> _Work instruction_
Print the records exactly as they are written.

Dataset entries:
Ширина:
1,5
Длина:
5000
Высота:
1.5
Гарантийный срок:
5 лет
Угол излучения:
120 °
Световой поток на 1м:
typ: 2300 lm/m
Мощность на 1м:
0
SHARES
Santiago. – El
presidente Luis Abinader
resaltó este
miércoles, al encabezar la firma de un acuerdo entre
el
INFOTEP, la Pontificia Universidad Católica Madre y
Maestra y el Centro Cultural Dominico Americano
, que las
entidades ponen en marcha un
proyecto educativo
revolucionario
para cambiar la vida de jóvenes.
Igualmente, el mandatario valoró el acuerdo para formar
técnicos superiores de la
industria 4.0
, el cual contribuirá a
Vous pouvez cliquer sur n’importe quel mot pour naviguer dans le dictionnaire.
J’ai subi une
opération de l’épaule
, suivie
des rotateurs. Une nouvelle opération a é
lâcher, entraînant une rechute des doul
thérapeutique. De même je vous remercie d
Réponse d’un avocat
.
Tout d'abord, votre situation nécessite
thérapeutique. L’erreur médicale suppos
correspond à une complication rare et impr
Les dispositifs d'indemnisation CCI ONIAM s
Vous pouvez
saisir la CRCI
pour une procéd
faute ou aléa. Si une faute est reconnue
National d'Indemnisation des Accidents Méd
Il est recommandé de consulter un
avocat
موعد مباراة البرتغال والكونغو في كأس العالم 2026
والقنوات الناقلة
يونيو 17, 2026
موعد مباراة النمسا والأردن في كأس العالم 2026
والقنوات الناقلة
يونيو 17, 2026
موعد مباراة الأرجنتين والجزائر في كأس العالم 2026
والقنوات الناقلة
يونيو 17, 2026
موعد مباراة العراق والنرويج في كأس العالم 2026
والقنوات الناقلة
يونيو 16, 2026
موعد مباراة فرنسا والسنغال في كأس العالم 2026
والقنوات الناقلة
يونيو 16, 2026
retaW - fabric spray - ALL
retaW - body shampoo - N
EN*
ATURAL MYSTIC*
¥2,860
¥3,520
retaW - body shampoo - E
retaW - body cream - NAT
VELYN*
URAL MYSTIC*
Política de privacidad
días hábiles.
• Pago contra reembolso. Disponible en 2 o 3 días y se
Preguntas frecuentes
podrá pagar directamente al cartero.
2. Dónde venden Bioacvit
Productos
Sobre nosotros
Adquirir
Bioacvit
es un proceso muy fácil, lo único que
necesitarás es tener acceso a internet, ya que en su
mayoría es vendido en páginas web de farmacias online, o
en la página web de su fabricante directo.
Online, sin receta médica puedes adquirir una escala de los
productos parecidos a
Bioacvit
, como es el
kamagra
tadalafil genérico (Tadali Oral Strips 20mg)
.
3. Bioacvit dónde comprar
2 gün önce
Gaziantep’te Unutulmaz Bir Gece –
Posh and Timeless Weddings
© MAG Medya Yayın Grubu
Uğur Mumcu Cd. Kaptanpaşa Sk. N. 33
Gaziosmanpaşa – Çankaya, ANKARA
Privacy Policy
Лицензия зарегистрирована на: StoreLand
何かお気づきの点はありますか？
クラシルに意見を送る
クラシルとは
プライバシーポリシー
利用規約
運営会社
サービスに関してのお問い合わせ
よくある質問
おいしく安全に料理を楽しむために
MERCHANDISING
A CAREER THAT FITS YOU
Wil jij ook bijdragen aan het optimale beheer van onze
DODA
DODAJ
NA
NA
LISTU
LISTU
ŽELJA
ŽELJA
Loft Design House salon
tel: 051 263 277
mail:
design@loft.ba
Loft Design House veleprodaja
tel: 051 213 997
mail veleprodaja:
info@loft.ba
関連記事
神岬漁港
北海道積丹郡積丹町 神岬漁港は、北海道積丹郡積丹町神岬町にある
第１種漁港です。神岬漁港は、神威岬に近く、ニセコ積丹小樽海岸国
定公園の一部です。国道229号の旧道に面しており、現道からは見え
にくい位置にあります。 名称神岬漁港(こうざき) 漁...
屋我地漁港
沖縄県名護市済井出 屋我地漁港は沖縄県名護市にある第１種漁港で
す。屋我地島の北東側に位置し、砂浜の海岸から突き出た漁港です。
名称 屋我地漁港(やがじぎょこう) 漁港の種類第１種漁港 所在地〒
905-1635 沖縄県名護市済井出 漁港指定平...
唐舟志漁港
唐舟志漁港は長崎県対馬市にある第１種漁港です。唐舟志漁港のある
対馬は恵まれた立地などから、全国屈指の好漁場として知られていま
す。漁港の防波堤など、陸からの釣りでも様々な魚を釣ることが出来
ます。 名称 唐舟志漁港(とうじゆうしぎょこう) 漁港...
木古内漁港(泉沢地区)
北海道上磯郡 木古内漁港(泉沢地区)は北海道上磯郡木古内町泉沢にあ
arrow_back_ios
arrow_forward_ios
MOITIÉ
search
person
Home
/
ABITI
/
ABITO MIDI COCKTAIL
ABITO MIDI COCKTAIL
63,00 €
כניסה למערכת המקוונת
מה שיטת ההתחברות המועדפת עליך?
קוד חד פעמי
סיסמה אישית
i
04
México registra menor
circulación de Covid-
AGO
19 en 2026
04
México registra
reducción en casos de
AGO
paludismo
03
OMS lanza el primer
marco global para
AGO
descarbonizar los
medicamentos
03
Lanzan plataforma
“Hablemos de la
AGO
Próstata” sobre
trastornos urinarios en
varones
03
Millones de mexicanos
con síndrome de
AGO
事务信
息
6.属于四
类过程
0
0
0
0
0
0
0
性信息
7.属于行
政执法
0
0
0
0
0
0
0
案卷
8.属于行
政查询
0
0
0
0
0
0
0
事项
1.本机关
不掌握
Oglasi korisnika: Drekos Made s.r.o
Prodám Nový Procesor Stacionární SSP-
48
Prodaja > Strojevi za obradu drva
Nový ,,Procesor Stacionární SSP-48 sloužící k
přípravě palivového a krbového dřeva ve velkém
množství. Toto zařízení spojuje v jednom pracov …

> _Answer to the problem_
Ширина:
1,5
Длина:
5000
Высота:
1.5
Гарантийный срок:
5 лет
Угол излучения:
120 °
Световой поток на 1м:
typ: 2300 lm/m
Мощность на 1м:
0
SHARES
Santiago. – El
presidente Luis Abinader
resaltó este
miércoles, al encabezar la firma de un acuerdo entre
el
INFOTEP, la Pontificia Universidad Católica Madre y
Maestra y el Centro Cultural Dominico Americano
, que las
entidades ponen en marcha un
proyecto educativo
revolucionario
para cambiar la vida de jóvenes.
Igualmente, el mandatario valoró el acuerdo para formar
técnicos superiores de la
industria 4.0
, el cual contribuirá a
Vous pouvez cliquer sur n’importe quel mot pour naviguer dans le dictionnaire.
J’ai subi une
opération de l’épaule
, suivie
des rotateurs. Une nouvelle opération a é
lâcher, entraînant une rechute des doul
thérapeutique. De même je vous remercie d
Réponse d’un avocat
.
Tout d'abord, votre situation nécessite
thérapeutique. L’erreur médicale suppos
correspond à une complication rare et impr
Les dispositifs d'indemnisation CCI ONIAM s
Vous pouvez
saisir la CRCI
pour une procéd
faute ou aléa. Si une faute est reconnue
National d'Indemnisation des Accidents Méd
Il est recommandé de consulter un
avocat
موعد مباراة البرتغال والكونغو في كأس العالم 2026
والقنوات الناقلة
يونيو 17, 2026
موعد مباراة النمسا والأردن في كأس العالم 2026
والقنوات الناقلة
يونيو 17, 2026
موعد مباراة الأرجنتين والجزائر في كأس العالم 2026
والقنوات الناقلة
يونيو 17, 2026
موعد مباراة العراق والنرويج في كأس العالم 2026
والقنوات الناقلة
يونيو 16, 2026
موعد مباراة فرنسا والسنغال في كأس العالم 2026
والقنوات الناقلة
يونيو 16, 2026
retaW - fabric spray - ALL
retaW - body shampoo - N
EN*
ATURAL MYSTIC*
¥2,860
¥3,520
retaW - body shampoo - E
retaW - body cream - NAT
VELYN*
URAL MYSTIC*
Política de privacidad
días hábiles.
• Pago contra reembolso. Disponible en 2 o 3 días y se
Preguntas frecuentes
podrá pagar directamente al cartero.
2. Dónde venden Bioacvit
Productos
Sobre nosotros
Adquirir
Bioacvit
es un proceso muy fácil, lo único que
necesitarás es tener acceso a internet, ya que en su
mayoría es vendido en páginas web de farmacias online, o
en la página web de su fabricante directo.
Online, sin receta médica puedes adquirir una escala de los
productos parecidos a
Bioacvit
, como es el
kamagra
tadalafil genérico (Tadali Oral Strips 20mg)
.
3. Bioacvit dónde comprar
2 gün önce
Gaziantep’te Unutulmaz Bir Gece –
Posh and Timeless Weddings
© MAG Medya Yayın Grubu
Uğur Mumcu Cd. Kaptanpaşa Sk. N. 33
Gaziosmanpaşa – Çankaya, ANKARA
Privacy Policy
Лицензия зарегистрирована на: StoreLand
何かお気づきの点はありますか？
クラシルに意見を送る
クラシルとは
プライバシーポリシー
利用規約
運営会社
サービスに関してのお問い合わせ
よくある質問
おいしく安全に料理を楽しむために
MERCHANDISING
A CAREER THAT FITS YOU
Wil jij ook bijdragen aan het optimale beheer van onze
DODA
DODAJ
NA
NA
LISTU
LISTU
ŽELJA
ŽELJA
Loft Design House salon
tel: 051 263 277
mail:
design@loft.ba
Loft Design House veleprodaja
tel: 051 213 997
mail veleprodaja:
info@loft.ba
関連記事
神岬漁港
北海道積丹郡積丹町 神岬漁港は、北海道積丹郡積丹町神岬町にある
第１種漁港です。神岬漁港は、神威岬に近く、ニセコ積丹小樽海岸国
定公園の一部です。国道229号の旧道に面しており、現道からは見え
にくい位置にあります。 名称神岬漁港(こうざき) 漁...
屋我地漁港
沖縄県名護市済井出 屋我地漁港は沖縄県名護市にある第１種漁港で
す。屋我地島の北東側に位置し、砂浜の海岸から突き出た漁港です。
名称 屋我地漁港(やがじぎょこう) 漁港の種類第１種漁港 所在地〒
905-1635 沖縄県名護市済井出 漁港指定平...
唐舟志漁港
唐舟志漁港は長崎県対馬市にある第１種漁港です。唐舟志漁港のある
対馬は恵まれた立地などから、全国屈指の好漁場として知られていま
す。漁港の防波堤など、陸からの釣りでも様々な魚を釣ることが出来
ます。 名称 唐舟志漁港(とうじゆうしぎょこう) 漁港...
木古内漁港(泉沢地区)
北海道上磯郡 木古内漁港(泉沢地区)は北海道上磯郡木古内町泉沢にあ
arrow_back_ios
arrow_forward_ios
MOITIÉ
search
person
Home
/
ABITI
/
ABITO MIDI COCKTAIL
ABITO MIDI COCKTAIL
63,00 €
כניסה למערכת המקוונת
מה שיטת ההתחברות המועדפת עליך?
קוד חד פעמי
סיסמה אישית
i
04
México registra menor
circulación de Covid-
AGO
19 en 2026
04
México registra
reducción en casos de
AGO
paludismo
03
OMS lanza el primer
marco global para
AGO
descarbonizar los
medicamentos
03
Lanzan plataforma
“Hablemos de la
AGO
Próstata” sobre
trastornos urinarios en
varones
03
Millones de mexicanos
con síndrome de
AGO
事务信
息
6.属于四
类过程
0
0
0
0
0
0
0
性信息
7.属于行
政执法
0
0
0
0
0
0
0
案卷
8.属于行
政查询
0
0
0
0
0
0
0
事项
1.本机关
不掌握
Oglasi korisnika: Drekos Made s.r.o
Prodám Nový Procesor Stacionární SSP-
48
Prodaja > Strojevi za obradu drva
Nový ,,Procesor Stacionární SSP-48 sloužící k
přípravě palivového a krbového dřeva ve velkém
množství. Toto zařízení spojuje v jednom pracov …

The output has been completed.